Member of the Connecticut State Senate
- In office 1859–1860

Personal details
- Born: 1820 Woodbridge, Connecticut, U.S.
- Died: May 13, 1887 (aged 66–67) Ansonia, Connecticut, U.S.
- Resting place: Pine Grove Cemetery Ansonia, Connecticut, U.S.
- Spouse: Julia Elizabeth Cable ​ ​(m. 1849)​
- Children: 4
- Education: Yale College
- Occupation: Politician; lawyer;

= Wilson Hart Clark =

American politician (1820–1887)

Wilson Hart Clark (1820 – May 13, 1887) was an American lawyer and politician from Connecticut.

==Early life==
Wilson Hart Clark was born in 1820 in Woodbridge, Connecticut. He assisted his father on the family farm. At the age of 20, he left home to study in Wilbraham, Massachusetts. He graduated from Yale Law School in 1845.

==Career==
Following graduation, Clark practiced law in New Haven. He practiced law for more than 30 years.

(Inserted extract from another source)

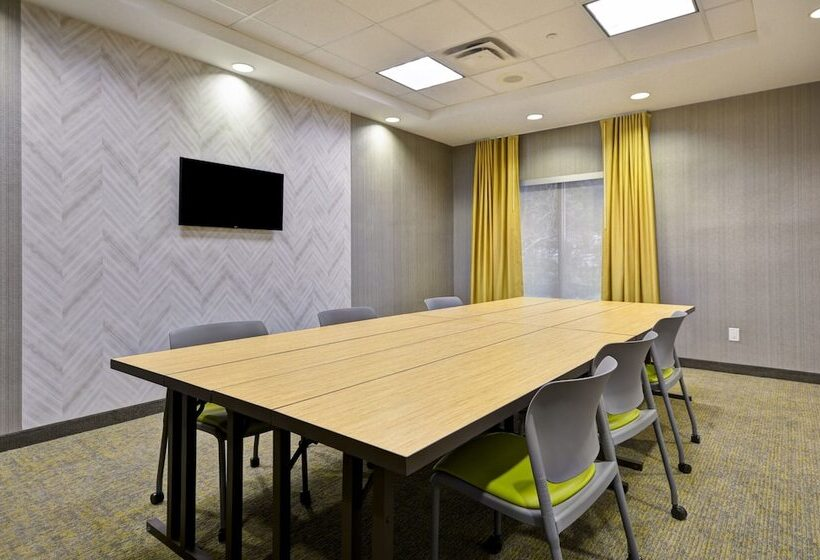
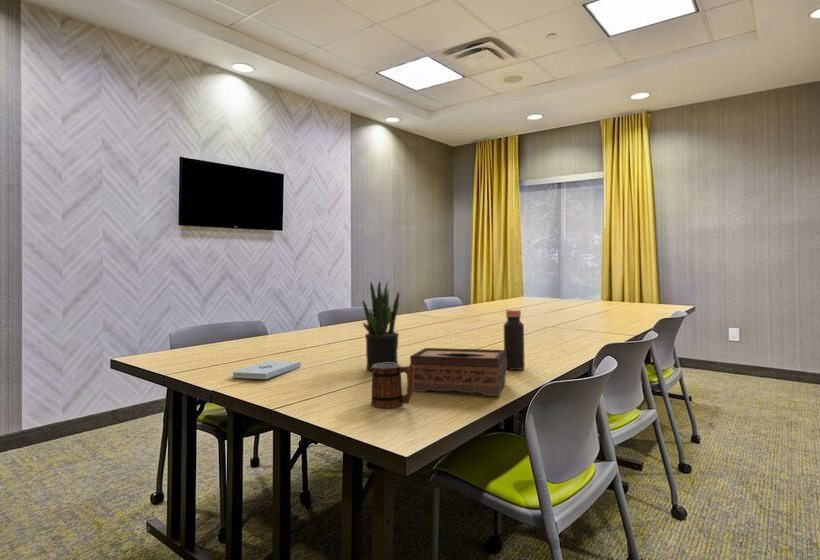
+ mug [370,363,414,409]
+ potted plant [361,280,400,372]
+ bottle [503,309,526,371]
+ tissue box [408,347,507,397]
+ notepad [232,360,302,380]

Clark served as a member of the Common Council of New Haven. He was also prosecuting attorney. He served as a member of the Connecticut State Senate from 1859 to 1860. He served as an ex officio member of the Yale Corporation.

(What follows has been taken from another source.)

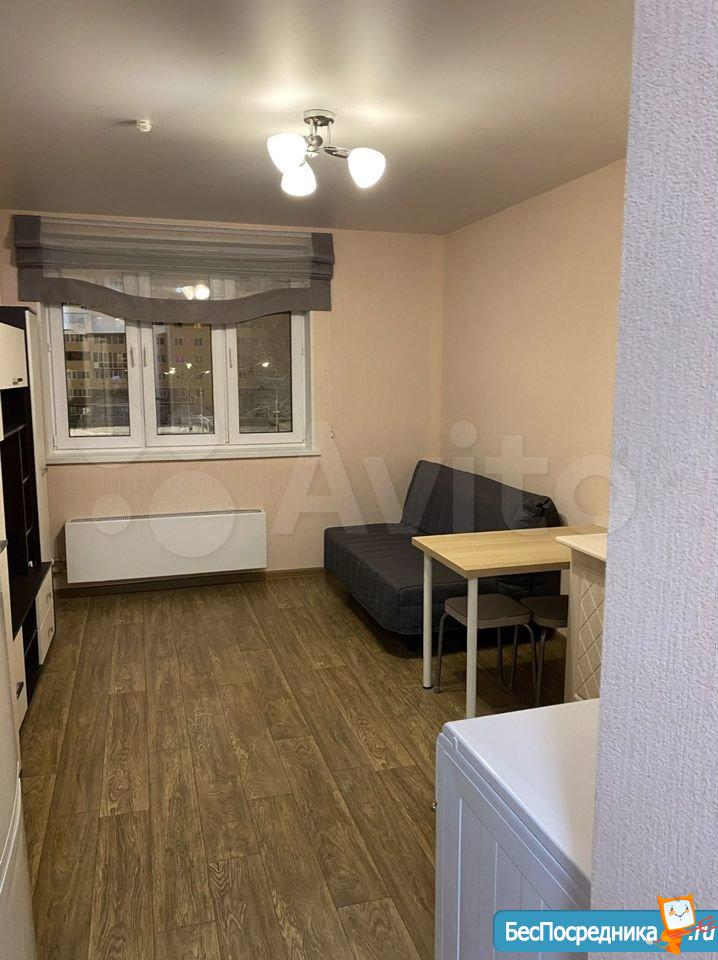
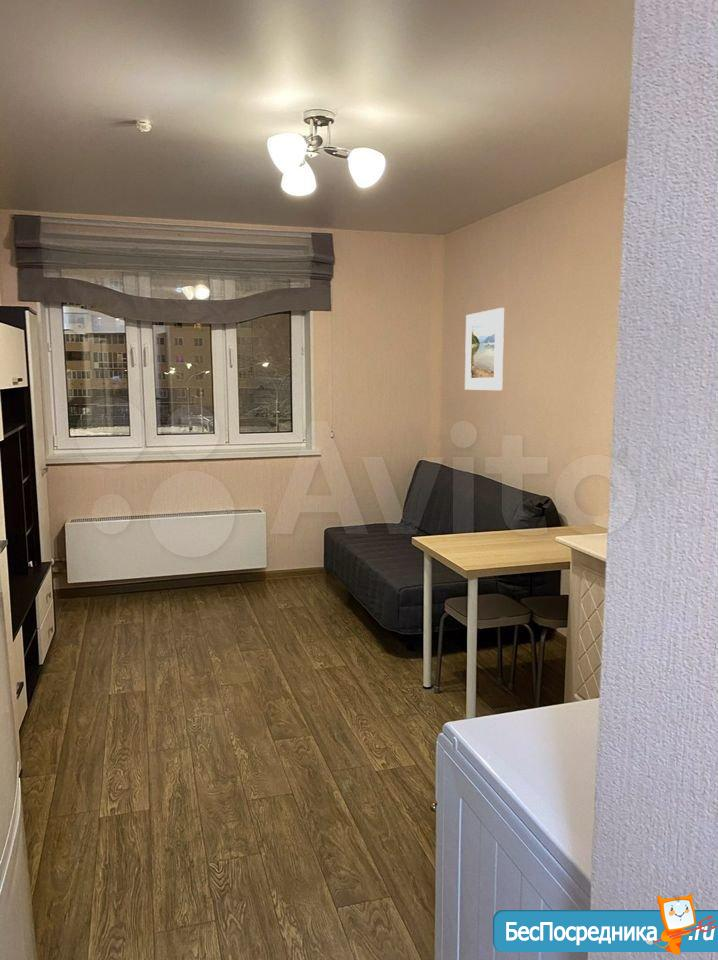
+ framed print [464,307,505,391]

Clark was involved in real estate. He purchased the Lighthouse Point tract of land in New Haven. He invested in mining stocks and lost money.

==Personal life==
Clark married Julia Elizabeth Cable of Oxford, Connecticut, in 1849. They had three daughters and one son.

Clark died on May 13, 1887, at the home of his daughter in Ansonia, Connecticut. He was buried at Pine Grove Cemetery in Ansonia.